Deep learning is the ruling factor of AI. In recent years it exploded into the mainstream becoming the dominant way to help machines sense and perceive the world around.
Now top AI researchers are beginning to believe deep learning may not be the correct path to artificial general intelligence (AGI). AGI is the synonym of future general-purpose learning algorithms that can produce human-level cognition. Deep learning relies heavily on large quantities of data and cannot generalize from a few examples, the divergence from the way the human brain learns. It is important to develop an AI with the human ability to model the world. Humans learn and predict using scientific laws that are translated into common sense. Researchers found it difficult to model deep learning with the physical and social model of the world. A deep learning neural network can only label all subjects in a scene but cannot infer the relative relationships between the objects. Inability to adapt non-verbal cues such as body language, facial expressions proves it difficult to build the social model too.

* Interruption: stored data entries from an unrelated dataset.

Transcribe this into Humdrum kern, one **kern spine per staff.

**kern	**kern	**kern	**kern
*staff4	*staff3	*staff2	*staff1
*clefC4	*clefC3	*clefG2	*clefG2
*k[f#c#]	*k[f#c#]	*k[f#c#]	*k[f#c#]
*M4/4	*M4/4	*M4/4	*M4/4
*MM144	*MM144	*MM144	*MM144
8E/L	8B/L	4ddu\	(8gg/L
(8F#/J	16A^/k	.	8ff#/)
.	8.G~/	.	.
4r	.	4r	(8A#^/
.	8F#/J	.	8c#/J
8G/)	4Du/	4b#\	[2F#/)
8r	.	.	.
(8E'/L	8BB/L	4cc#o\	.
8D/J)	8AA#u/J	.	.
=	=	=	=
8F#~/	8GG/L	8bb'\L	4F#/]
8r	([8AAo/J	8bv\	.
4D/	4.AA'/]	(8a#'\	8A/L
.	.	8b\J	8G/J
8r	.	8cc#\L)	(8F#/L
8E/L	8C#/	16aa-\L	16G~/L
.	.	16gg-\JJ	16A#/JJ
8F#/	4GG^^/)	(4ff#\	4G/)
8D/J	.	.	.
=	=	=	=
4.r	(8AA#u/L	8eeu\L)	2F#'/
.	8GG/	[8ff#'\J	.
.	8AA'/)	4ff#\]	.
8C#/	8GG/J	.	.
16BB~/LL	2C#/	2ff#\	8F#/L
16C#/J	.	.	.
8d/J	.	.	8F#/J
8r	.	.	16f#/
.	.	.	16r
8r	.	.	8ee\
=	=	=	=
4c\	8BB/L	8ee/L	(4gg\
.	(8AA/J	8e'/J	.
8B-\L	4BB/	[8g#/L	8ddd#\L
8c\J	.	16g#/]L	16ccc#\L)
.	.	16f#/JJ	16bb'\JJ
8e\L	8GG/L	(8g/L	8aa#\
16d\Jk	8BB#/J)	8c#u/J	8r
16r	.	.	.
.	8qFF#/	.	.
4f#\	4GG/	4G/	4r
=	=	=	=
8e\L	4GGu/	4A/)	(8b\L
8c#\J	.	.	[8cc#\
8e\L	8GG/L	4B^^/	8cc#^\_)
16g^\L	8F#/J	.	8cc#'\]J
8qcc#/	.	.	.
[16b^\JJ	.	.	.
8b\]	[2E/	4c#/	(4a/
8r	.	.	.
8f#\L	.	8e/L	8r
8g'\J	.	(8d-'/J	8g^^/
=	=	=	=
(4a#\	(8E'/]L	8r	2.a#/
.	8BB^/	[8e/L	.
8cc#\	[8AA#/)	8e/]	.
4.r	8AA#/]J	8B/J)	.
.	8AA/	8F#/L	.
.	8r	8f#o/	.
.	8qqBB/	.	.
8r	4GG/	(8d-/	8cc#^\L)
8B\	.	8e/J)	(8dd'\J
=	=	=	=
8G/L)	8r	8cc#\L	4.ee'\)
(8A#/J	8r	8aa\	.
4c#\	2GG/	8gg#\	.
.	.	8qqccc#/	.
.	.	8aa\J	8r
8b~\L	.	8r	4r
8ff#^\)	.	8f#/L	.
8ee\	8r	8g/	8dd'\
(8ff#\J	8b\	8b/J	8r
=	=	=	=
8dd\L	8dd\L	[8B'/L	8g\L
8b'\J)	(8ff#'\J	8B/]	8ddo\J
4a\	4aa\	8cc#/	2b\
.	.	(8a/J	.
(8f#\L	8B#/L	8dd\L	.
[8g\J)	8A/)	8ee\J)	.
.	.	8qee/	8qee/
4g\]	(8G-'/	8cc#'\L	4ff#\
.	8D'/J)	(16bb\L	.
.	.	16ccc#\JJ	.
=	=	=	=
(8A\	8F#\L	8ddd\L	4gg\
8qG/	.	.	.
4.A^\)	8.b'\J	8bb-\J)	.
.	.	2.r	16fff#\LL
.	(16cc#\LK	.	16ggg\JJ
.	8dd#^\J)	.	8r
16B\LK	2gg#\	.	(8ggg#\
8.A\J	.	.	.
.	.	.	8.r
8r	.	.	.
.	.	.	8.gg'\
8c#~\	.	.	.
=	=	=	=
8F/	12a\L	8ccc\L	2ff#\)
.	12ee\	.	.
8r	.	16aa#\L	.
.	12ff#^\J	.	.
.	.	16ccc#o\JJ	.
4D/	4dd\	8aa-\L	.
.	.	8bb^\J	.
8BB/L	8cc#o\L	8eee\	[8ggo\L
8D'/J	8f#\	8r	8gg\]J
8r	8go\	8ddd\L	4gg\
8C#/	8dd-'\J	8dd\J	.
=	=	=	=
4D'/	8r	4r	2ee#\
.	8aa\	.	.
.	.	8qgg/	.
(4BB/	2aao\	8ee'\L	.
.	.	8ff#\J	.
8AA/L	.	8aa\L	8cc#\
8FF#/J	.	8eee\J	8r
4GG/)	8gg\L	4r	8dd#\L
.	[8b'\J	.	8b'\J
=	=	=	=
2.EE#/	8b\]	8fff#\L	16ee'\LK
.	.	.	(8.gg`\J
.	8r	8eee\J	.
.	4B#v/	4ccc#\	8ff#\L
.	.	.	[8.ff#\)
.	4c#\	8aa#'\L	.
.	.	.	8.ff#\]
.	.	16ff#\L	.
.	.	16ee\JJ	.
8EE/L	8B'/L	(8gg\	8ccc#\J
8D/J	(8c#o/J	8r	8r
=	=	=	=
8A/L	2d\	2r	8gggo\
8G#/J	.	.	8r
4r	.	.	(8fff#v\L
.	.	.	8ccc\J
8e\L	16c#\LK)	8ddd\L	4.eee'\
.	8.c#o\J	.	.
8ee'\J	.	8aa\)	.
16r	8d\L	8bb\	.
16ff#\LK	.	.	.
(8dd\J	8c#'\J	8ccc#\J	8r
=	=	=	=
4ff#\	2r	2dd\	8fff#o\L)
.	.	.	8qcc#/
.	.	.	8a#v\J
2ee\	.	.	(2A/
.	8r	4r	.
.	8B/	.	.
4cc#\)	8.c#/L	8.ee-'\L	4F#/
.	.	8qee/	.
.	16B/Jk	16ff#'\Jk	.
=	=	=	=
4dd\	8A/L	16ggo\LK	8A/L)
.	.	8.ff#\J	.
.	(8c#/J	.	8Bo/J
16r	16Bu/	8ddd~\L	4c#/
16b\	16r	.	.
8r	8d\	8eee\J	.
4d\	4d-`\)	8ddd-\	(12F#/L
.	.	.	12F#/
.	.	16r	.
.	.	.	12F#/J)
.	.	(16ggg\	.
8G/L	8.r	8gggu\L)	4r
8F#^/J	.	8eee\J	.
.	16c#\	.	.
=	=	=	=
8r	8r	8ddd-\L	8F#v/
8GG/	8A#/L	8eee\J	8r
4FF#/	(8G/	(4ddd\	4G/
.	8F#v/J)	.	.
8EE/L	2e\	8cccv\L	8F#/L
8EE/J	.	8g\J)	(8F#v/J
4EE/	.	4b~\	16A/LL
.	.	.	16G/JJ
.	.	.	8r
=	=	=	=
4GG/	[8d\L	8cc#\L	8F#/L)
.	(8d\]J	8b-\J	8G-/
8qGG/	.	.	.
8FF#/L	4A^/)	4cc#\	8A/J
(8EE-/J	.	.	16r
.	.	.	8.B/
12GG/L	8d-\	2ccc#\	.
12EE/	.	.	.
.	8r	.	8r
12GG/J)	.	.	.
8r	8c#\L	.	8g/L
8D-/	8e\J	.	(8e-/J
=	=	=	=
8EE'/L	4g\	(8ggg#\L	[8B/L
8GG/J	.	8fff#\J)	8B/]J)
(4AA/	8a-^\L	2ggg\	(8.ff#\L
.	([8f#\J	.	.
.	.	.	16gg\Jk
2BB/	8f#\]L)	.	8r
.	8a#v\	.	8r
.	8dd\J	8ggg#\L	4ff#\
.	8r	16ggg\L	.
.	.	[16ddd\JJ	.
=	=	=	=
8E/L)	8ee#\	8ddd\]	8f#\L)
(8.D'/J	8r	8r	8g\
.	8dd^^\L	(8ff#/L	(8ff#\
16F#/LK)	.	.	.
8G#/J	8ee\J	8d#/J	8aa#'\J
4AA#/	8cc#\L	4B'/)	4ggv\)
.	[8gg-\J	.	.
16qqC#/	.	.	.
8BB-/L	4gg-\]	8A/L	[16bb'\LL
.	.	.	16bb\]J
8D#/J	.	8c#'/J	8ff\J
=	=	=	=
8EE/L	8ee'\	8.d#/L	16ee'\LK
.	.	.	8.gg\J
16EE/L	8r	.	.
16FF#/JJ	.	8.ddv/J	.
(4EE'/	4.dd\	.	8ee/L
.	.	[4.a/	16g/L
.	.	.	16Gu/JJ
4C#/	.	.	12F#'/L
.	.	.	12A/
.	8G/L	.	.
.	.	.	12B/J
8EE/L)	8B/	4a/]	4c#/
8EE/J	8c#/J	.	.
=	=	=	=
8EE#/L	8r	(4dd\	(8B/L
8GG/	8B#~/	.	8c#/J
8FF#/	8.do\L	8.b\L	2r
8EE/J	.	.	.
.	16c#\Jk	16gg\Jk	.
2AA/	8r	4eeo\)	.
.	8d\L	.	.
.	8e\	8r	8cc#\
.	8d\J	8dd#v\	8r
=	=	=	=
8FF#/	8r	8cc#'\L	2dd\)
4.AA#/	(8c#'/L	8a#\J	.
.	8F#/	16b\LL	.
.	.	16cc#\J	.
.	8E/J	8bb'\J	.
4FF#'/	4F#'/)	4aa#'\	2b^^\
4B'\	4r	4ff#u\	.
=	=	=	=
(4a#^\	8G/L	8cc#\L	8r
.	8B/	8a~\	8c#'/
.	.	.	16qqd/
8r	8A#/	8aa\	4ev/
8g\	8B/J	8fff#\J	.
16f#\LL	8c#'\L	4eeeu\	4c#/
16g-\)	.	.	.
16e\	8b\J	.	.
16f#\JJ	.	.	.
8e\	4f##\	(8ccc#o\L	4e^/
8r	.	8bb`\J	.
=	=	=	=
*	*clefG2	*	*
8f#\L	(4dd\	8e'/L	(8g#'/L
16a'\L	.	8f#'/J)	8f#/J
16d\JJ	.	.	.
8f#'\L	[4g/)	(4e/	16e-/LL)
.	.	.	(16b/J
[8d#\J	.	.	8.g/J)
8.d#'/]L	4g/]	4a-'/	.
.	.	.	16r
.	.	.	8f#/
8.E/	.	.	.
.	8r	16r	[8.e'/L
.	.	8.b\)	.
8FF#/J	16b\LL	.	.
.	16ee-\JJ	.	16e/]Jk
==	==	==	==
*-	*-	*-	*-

But working together of deep learning and model engines can provide a simplified framework similar to that in the brain. This deep learning provides pattern identification required for labeling objects and models provide the foundation for the logic needed for commonsense reasoning. Researchers are in the initial stages of combining physical and social models to build a cognitive system. Once the labels are stored in a memory location, AI can process them as symbols and then come to a prediction.
The future progress of AI is marked with this integration of social and physical models helping to form a cognitive system, that is common sense.